O judiciário federal, transformado por nomeados por Trump-McConnell, está restabelecendo o equilíbrio entre interesses públicos e privados que sustenta nossa abordagem democrática e capitalista para garantir o bem comum, preservando a escolha individual. Alguns juízes também estão pressionando a balança a favor da liberdade religiosa e contra outras formas de autonomia individual.

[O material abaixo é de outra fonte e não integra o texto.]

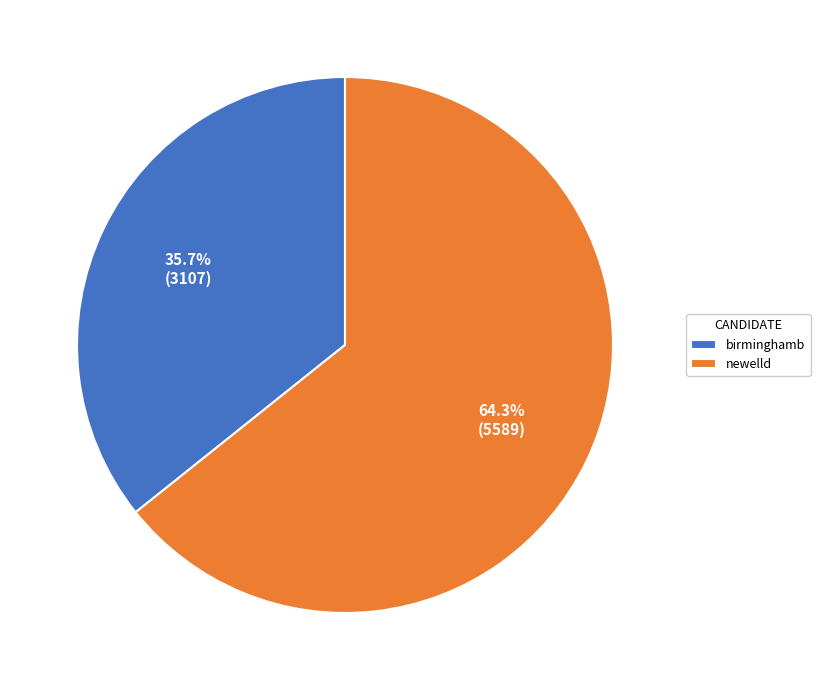

To the nearest percent, what is the difference between the largest and smallest slice percentages?

29%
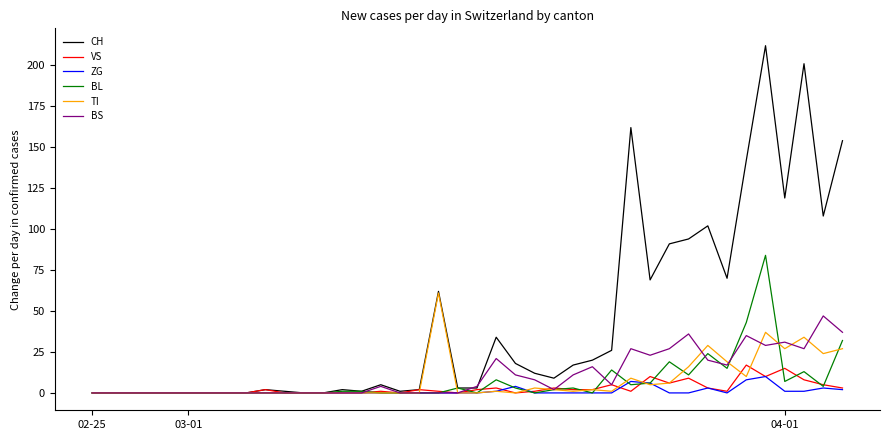

Reading right to left, what are all the values shown in this chart?

CH: 154	108	201	119	212	142	70	102	94	91	69	162	26	20	17	9	12	18	34	3	3	62	2	1	5	1	2	0	0	1	2	0	0	0	0	0	0	0	0	0
VS: 3	5	8	15	10	17	1	3	9	6	10	1	5	2	2	3	1	0	3	2	0	1	2	0	1	0	0	0	0	0	2	0	0	0	0	0	0	0	0	0
ZG: 2	3	1	1	10	8	0	3	0	0	6	7	0	0	0	0	0	4	1	0	0	0	0	0	0	0	0	0	0	0	0	0	0	0	0	0	0	0	0	0
BL: 32	4	13	7	84	43	15	24	11	19	6	5	14	0	3	2	0	3	8	0	3	0	0	0	0	1	1	0	0	0	0	0	0	0	0	0	0	0	0	0
TI: 27	24	34	27	37	10	19	29	16	6	5	9	1	2	1	2	3	0	1	0	0	61	0	0	0	0	0	0	0	0	0	0	0	0	0	0	0	0	0	0
BS: 37	47	27	31	29	35	17	20	36	27	23	27	5	16	11	2	8	11	21	4	0	0	0	0	4	0	0	0	0	0	0	0	0	0	0	0	0	0	0	0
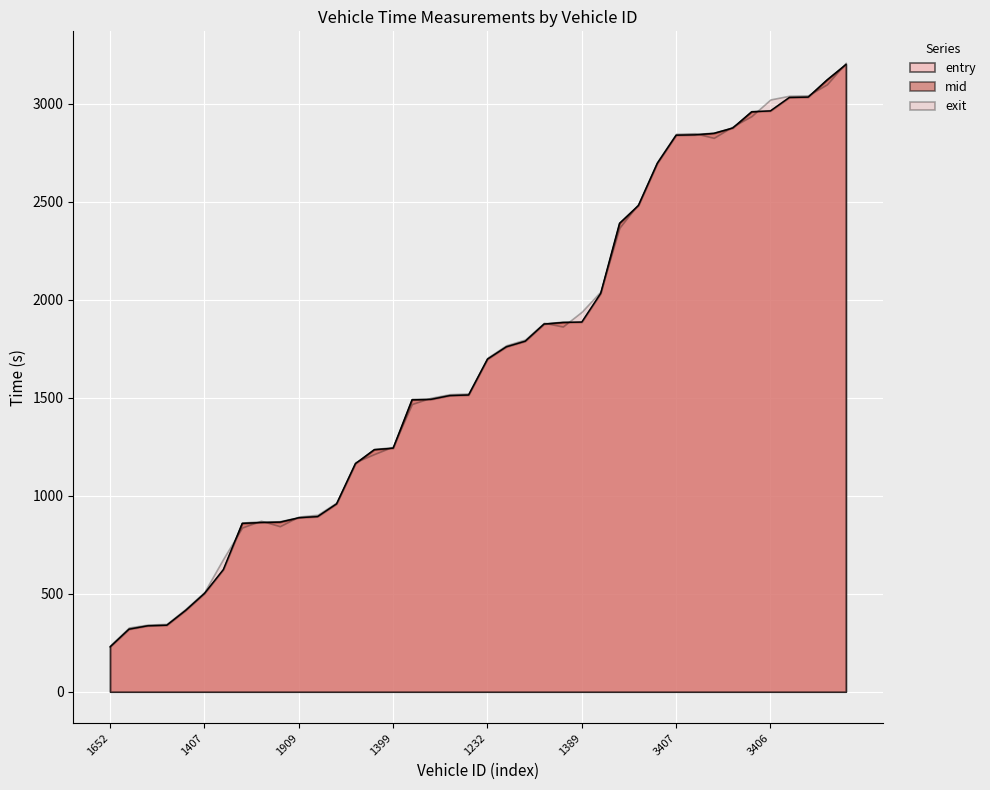

What is the minimum value shown in the chart?

228.7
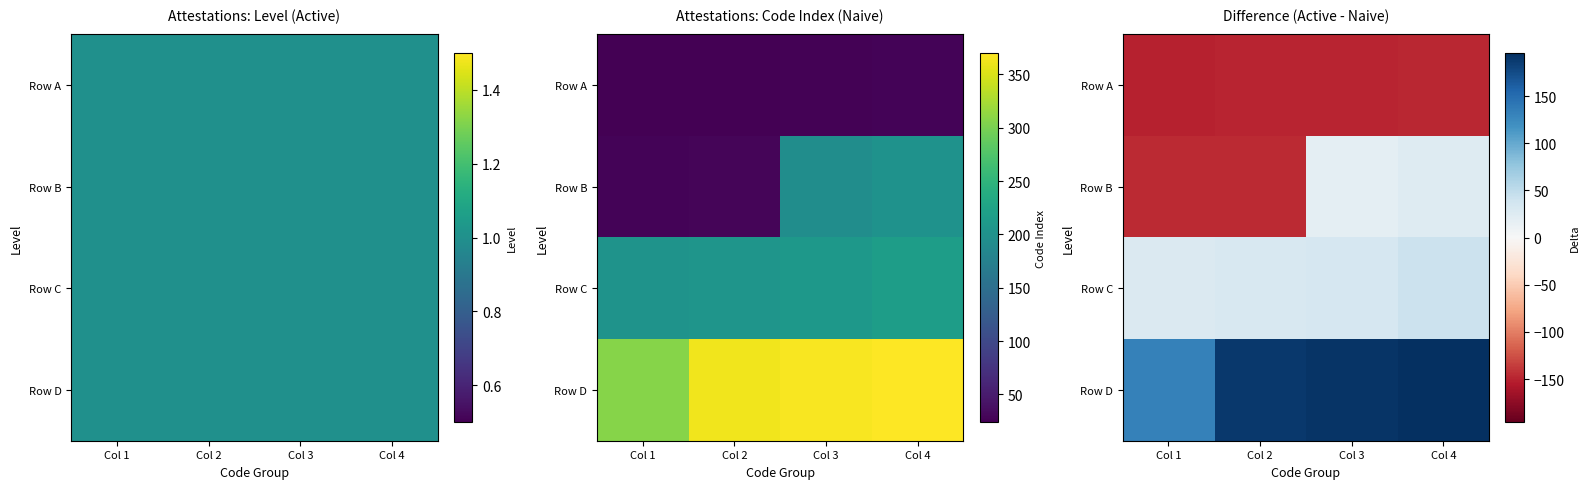

What is the difference between the second highest and minimum values in the Row B series?

166.0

Proteger a saúde do público exige que os americanos trabalhem juntos em direção a objetivos compartilhados. O direito de indivíduos e empresas de optarem por não fazer sua parte afirmando uma objeção religiosa (cuja legitimidade é amplamente imune a escrutínio) mina todo o sistema. A maioria das pessoas pode intuitivamente entender que fazer coisas difíceis juntos requer compromisso e respeito por certas esferas de liberdade individual. Mas poucos esperariam que as linhas estivessem onde muitos juízes as estão desenhando agora.
Mudanças extremas em doutrinas legais de longa data podem ser projetadas para atingir grupos estigmatizados – pessoas que buscam abortos eletivos, pessoas transgênero e pessoas íntimas de parceiros HIV-positivos – mas os efeitos afetarão a todos. O raciocínio na decisão da PrEP pode ser usado para invalidar o mandato de cobertura de serviços preventivos do Affordable Care Act em sua totalidade. Especialistas do setor prever que na ausência de mandatos, empregadores privados e seguradoras transferirão ainda mais custos para os pacientes e suas famílias.
Talvez esses ataques acabem saindo pela culatra, reforçando o apoio a programas públicos que são menos dependentes da cooperação privada. Mas mesmo que os americanos desenvolvam um sistema melhor, as decisões judiciais vigentes nesse meio tempo alterarão para sempre inúmeras vidas ao privilegiar os julgamentos morais de poucos em detrimento das necessidades essenciais de muitos.
Lindsay Wiley é professora de direito e diretora do programa de políticas e leis de saúde da UCLA School of Law.
O Times está empenhado em publicar uma diversidade de letras para o editor. Gostaríamos de saber o que você pensa sobre este ou qualquer um de nossos artigos. Aqui estão alguns pontas. E aqui está nosso e-mail: [email protected].